DiGiulian adds that the level of women in climbing at this moment continues to blow her mind. “To get to play a small part in it and participate in this growth of women in climbing is really cool,” she says.
With three well-known climbers—DiGiulian, Hazelnutt, and Söderlund—sharing their experience in Madagascar with the world this season, Ordóñez speculates that “Madagascar is going to be popping next summer … there are many good routes, there could be more development, and the campgrounds are super cool. It could become a little Potrero Chico, or something like that.”
Post-Bravo
The first female free ascent of Bravo transformed Ordóñez and DiGiulian in different ways. For Ordóñez, she is proud of the supportive teammate she became on her second big wall. She’s also happy with their mindset on the wall. “We never had a moment where we were like, ‘We don’t want to do this,’” she explains. “We kept an open mind.”
For DiGiulian, the route represented an opportunity to step into a leadership role.
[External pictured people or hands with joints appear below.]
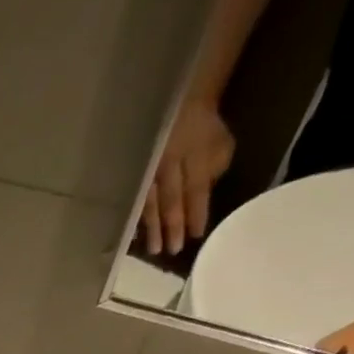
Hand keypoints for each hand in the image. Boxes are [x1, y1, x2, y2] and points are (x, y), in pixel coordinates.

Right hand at [138, 97, 234, 256]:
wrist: (177, 102)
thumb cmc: (202, 129)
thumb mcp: (219, 143)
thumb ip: (213, 169)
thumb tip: (203, 194)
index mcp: (195, 153)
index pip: (196, 188)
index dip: (196, 213)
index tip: (195, 235)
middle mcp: (169, 162)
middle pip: (171, 199)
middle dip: (172, 225)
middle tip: (173, 251)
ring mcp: (149, 168)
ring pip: (150, 202)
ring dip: (152, 227)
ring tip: (153, 249)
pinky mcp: (135, 174)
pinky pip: (136, 198)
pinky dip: (136, 217)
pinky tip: (135, 235)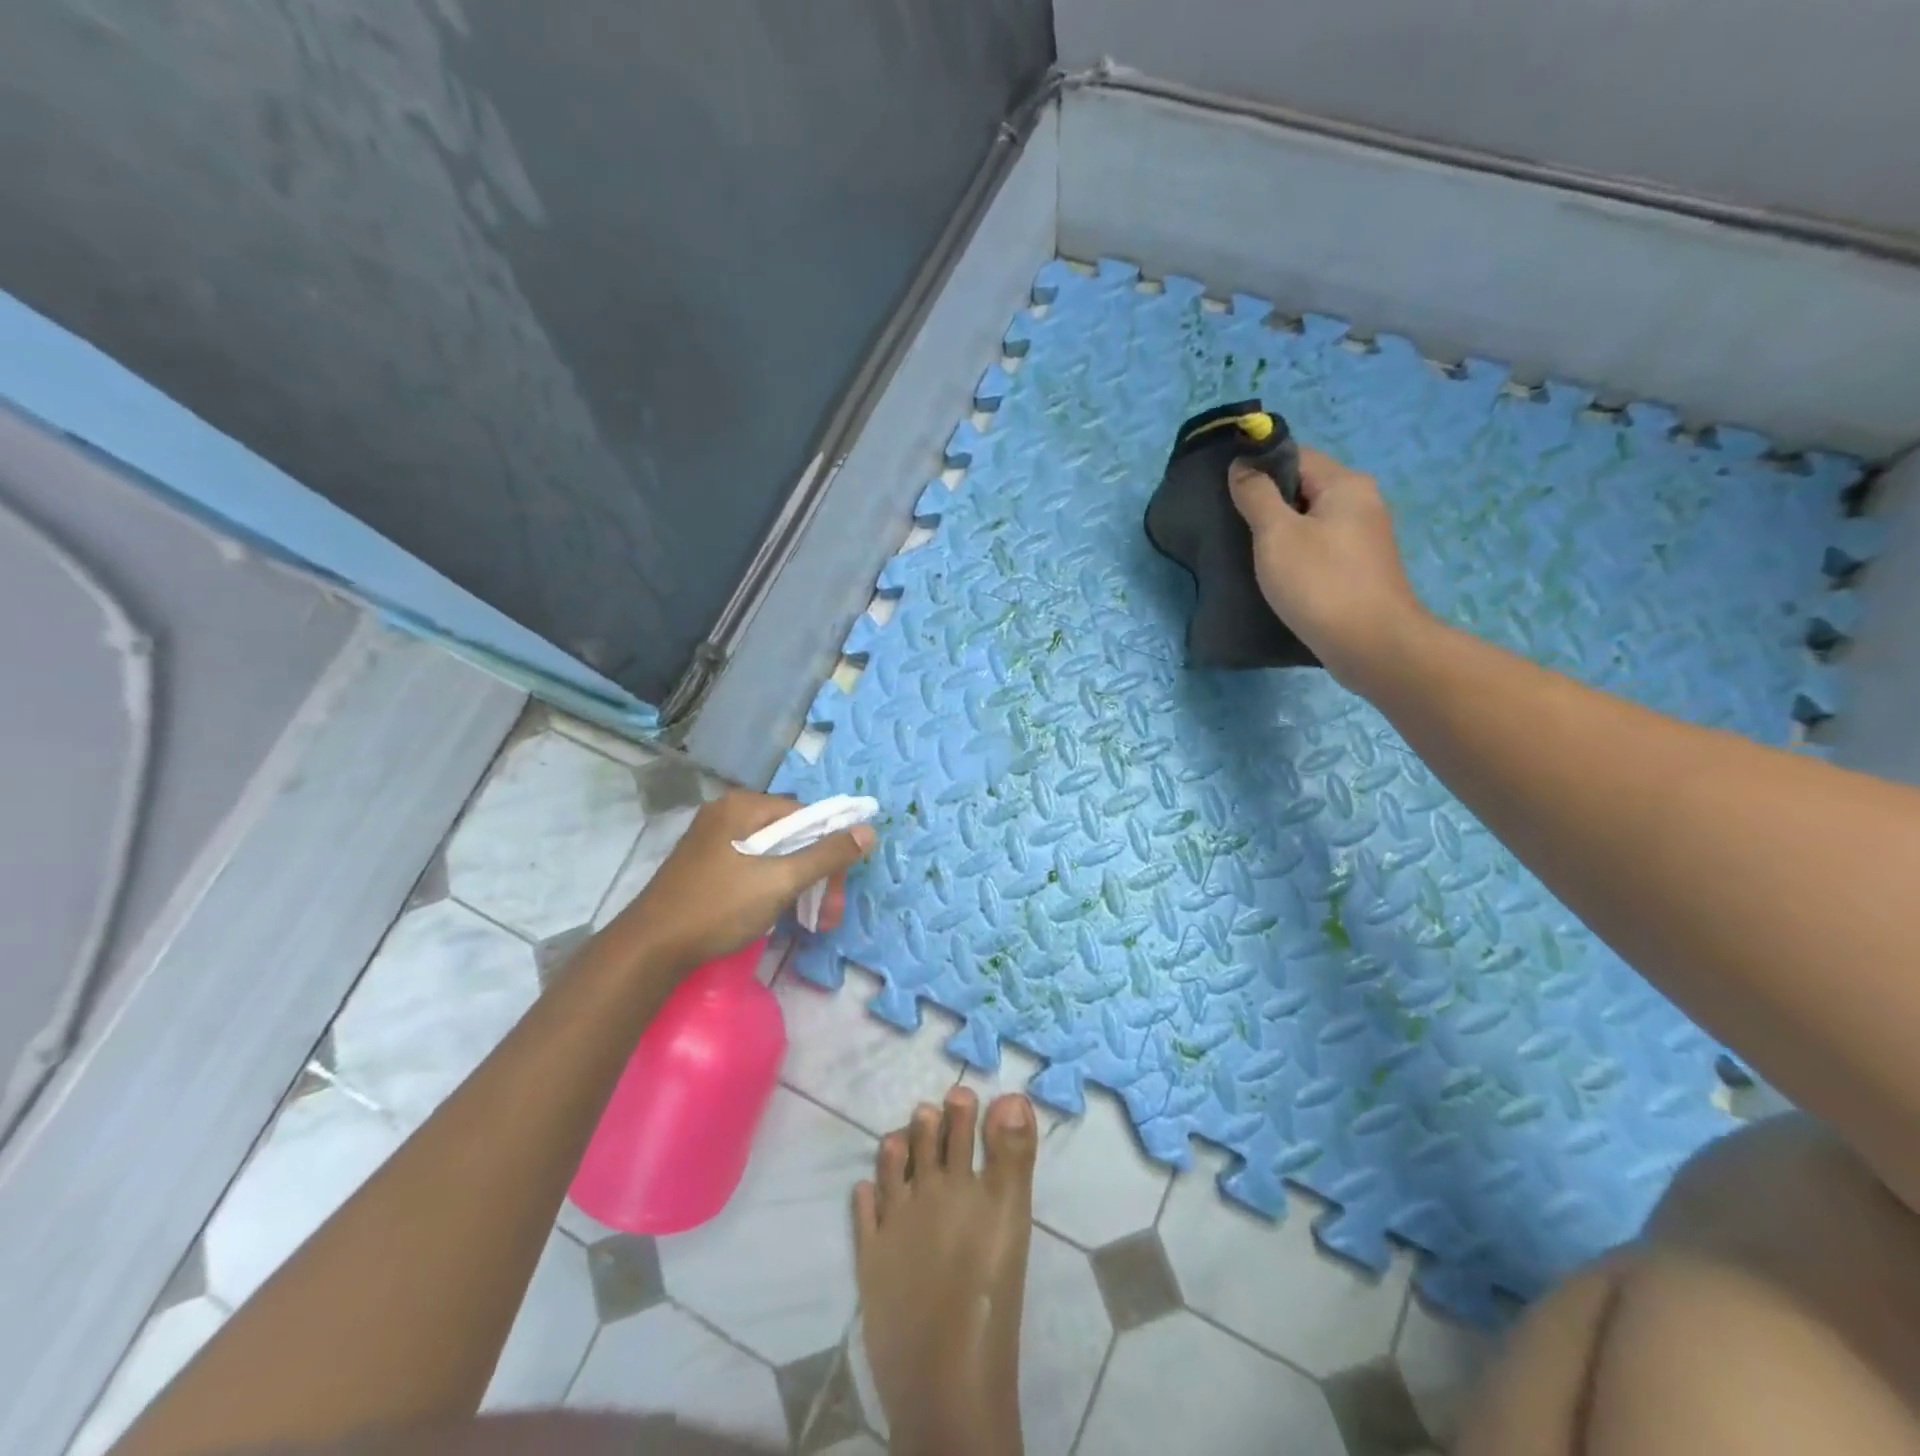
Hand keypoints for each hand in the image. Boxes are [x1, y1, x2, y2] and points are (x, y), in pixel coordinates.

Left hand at [621, 790, 874, 971]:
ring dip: (799, 887)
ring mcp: (714, 841)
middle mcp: (728, 815)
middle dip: (816, 875)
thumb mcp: (780, 881)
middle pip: (791, 837)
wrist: (650, 949)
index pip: (806, 816)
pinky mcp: (707, 867)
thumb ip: (826, 855)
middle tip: (828, 916)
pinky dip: (773, 889)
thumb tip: (868, 830)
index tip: (839, 888)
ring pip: (774, 856)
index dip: (830, 849)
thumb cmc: (718, 907)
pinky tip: (779, 916)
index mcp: (743, 806)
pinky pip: (754, 868)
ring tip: (811, 924)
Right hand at [1228, 446, 1428, 690]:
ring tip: (1247, 552)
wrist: (1371, 644)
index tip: (1226, 491)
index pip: (1295, 456)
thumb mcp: (1277, 535)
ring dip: (1280, 532)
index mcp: (1345, 484)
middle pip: (1304, 488)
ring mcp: (1364, 537)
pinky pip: (1320, 547)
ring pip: (1311, 520)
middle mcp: (1362, 502)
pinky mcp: (1360, 569)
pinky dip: (1296, 554)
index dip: (1258, 468)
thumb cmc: (1320, 583)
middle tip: (1231, 524)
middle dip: (1267, 502)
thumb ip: (1256, 496)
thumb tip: (1242, 464)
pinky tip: (1276, 575)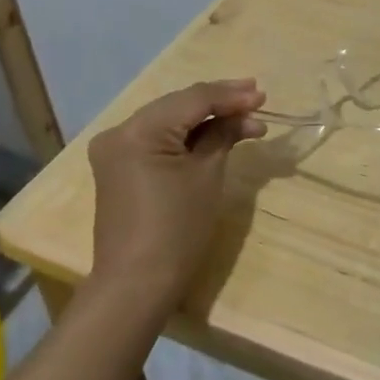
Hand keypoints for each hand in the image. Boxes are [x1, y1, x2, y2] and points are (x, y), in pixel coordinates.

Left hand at [88, 79, 266, 309]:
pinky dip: (187, 135)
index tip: (262, 95)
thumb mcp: (207, 175)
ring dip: (207, 119)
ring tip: (246, 118)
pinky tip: (216, 133)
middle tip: (257, 99)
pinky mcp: (120, 165)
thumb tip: (244, 114)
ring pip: (170, 119)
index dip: (230, 96)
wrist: (137, 285)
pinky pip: (159, 138)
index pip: (193, 99)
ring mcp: (116, 149)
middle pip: (179, 105)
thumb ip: (224, 134)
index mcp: (138, 130)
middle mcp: (120, 131)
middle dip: (220, 103)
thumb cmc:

On big wall teams, she hasn’t always served as the de facto leader. She cites various projects with male partners, as well as her 2022 ascent of Rayu (5.14b; 1,968 feet) in Spain with Brette Harrington and Söderlund. Harrington had the most big wall experience to lend on the trad pitches. On Bravo, DiGiulian got to be “in the driver’s seat.”
After making the 18-hour drive back to catch their flights out of Madagascar, Ordóñez headed north to live out her long-time dream of spending a few months in France. DiGiulian might meet her there in September, followed by a trip to Yosemite in October. The Bravo team hopes to tackle another big wall objective together soon, perhaps in Brazil or Peru.
“We got to retrace this legacy that Lynn and her team built,” DiGiulian reflects. “Hopefully, we can provide that for the next generation, too—go and develop a route together and create our own Bravo Les Filles.”